On the other side you have Windows and MacOS having well-thought (still not perfect) APIs provided by the OS vendor and if I want to create a GUI application or use my device's camera, I know what to do. Developers don't like diversity, believe me. If I want to create a window I want *one* API, not ten.
Of course there is some room for 3rd party services and this is right place for Mobile OSGi. Away from the core platform and APIs.
Well, I think you have to distinct between core and everything else. I think it makes sense to close the system to an extend that only certain interfaces to the host system are exposed.

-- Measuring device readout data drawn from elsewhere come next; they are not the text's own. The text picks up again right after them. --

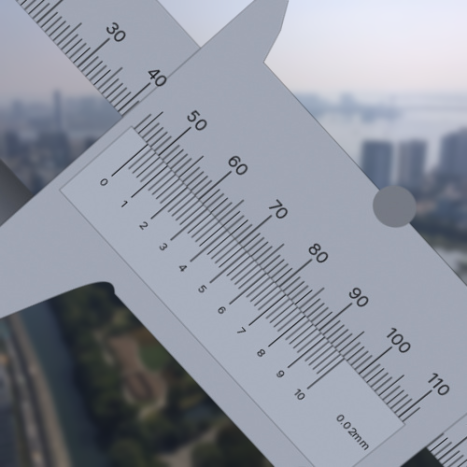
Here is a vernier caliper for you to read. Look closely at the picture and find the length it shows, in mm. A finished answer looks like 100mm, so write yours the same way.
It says 47.4mm
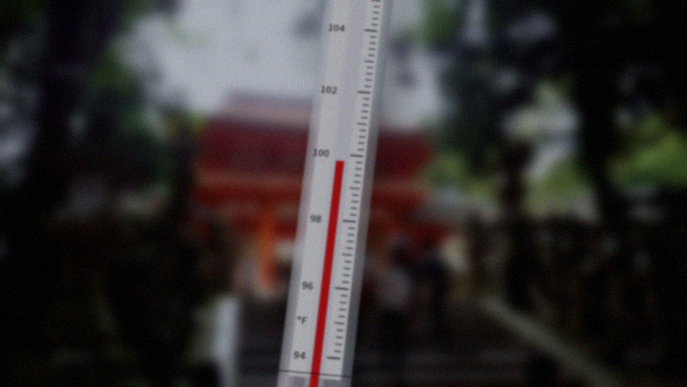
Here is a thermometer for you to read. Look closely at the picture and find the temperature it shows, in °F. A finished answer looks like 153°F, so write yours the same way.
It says 99.8°F
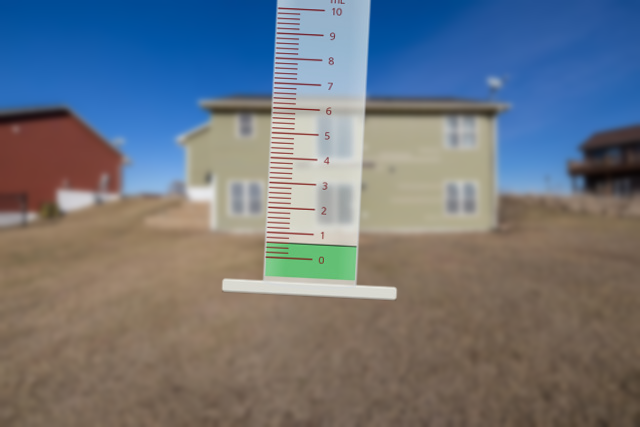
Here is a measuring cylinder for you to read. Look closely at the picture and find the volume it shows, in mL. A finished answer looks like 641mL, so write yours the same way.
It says 0.6mL
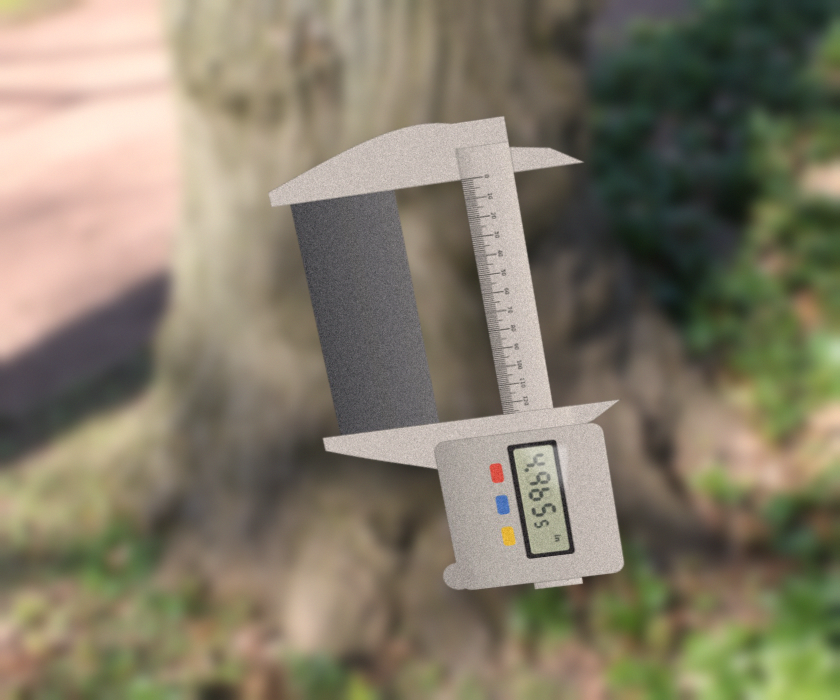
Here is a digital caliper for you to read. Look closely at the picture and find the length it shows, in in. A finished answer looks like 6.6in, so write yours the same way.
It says 4.9655in
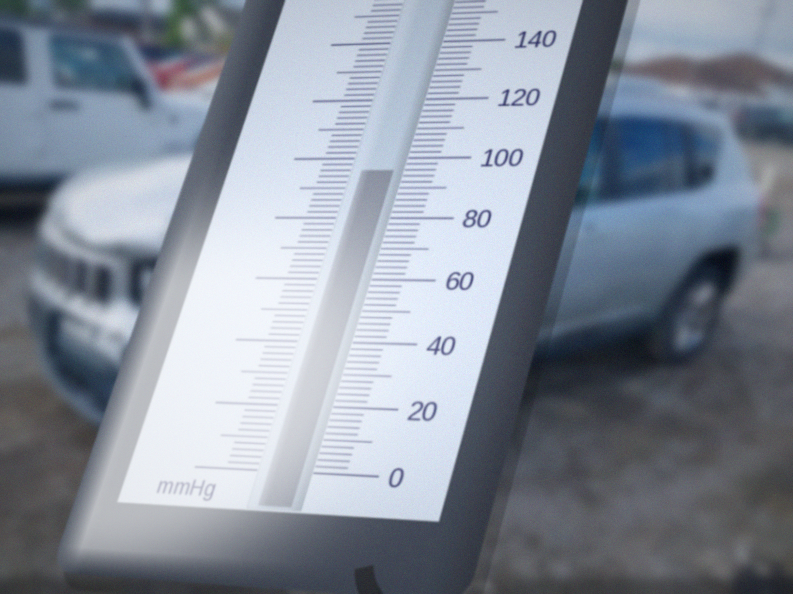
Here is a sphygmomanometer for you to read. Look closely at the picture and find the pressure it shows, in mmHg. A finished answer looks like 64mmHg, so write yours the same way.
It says 96mmHg
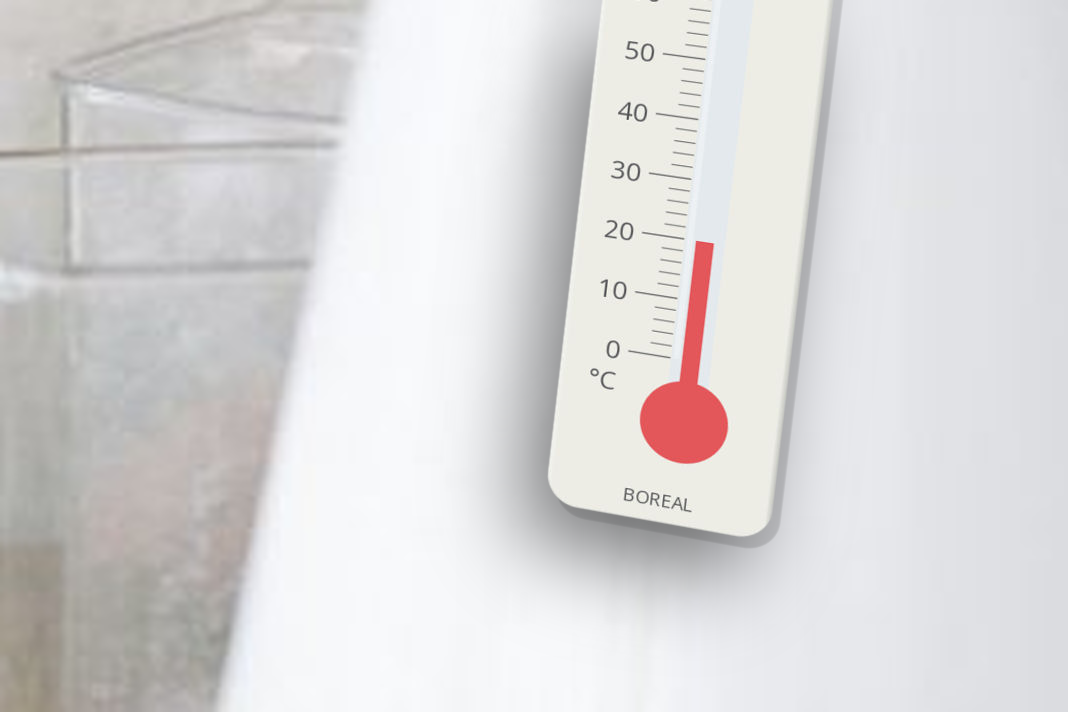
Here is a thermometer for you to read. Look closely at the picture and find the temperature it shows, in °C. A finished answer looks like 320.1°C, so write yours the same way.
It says 20°C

For everything else however, I think Jo is right. There are brilliant people working for apple and they are doing a great job, but there are others out there also doing pretty well. When you start developing your application you are most likely to hit a problem someone else already solved in a great or at least sufficient way. Why not allowing them to provide this as an API and let everyone in the need for such feature just refer to the exposed API? OSGi has a great way of dealing with that and although it is Java based, apple could certainly learn something from it. Maybe the "universal OSGi" working group might be an interesting effort for apple to look at ;-) Anyway, coming back to pure OSGi, I think it is important to leverage reuse in order to accelerate advance in technology. The way apple is closing the system is just hindering, although I understand why they are doing it. It's a trade off. The risk of introducing flaws is obviously higher in an open system than in a closed one..., a risk I am willing to take, but I might not be the reference here.
Just my 2 cents,
Mirko
Indeed, we need to distinguish between real core APIs and higher level middleware APIs. What I am suggesting OSGi to be used for is opening the systems for middleware APIs. To stick with the iPhone example, among these thousand APIs there are plenty of typical middleware features Apple (or someone else) could have added way earlier:
- in-app Sales: This is an API apps can use to promote and charge for content sold directly out of the app. Pure middleware.

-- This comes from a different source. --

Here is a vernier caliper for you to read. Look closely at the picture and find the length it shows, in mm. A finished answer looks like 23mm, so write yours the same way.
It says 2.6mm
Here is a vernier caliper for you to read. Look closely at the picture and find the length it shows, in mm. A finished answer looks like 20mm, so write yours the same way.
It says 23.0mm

- iPod library access: this API provides access to your content, certainly not core.
A last comment to xakcop's remark about the failure of desktop Linux which ended up with tons of redundant APIs: OSGi comes with a properly designed versioning and package system which is capable to recognizing API redundancies, of supporting multiple versions of one set of APIs, has a strict defnition of required metadata, etc. For sure, once fully exposed to open public OSGi has to prove that it'll do better than the dll hell but I'm certain that at least the infrastructure provides better tools to do so.
The comment from xakcop seems to reflect the old (static) way of thinking about mobile. Modern operating systems do have a core set of APIs, but they allow for "middleware" on top of that to expose API's needed for specific cases. Oracle, IBM, Springsource etc ,etc all provide APIs as middleware that enhance the basic OS, and they have been very successful. This is what Jo is talking about with Mobile OSGi. It allows for innovation from the community on top of the basic OS platforms. My old boss Bill Joy often said that advancement comes from standing on the shoulders of giants. This is what the component model of OSGi allows. As the father of Mobile Java I fully endorse the Mobile OSGi platform as the best way to mainstream mobile devices as full computing nodes at the edge of the cloud.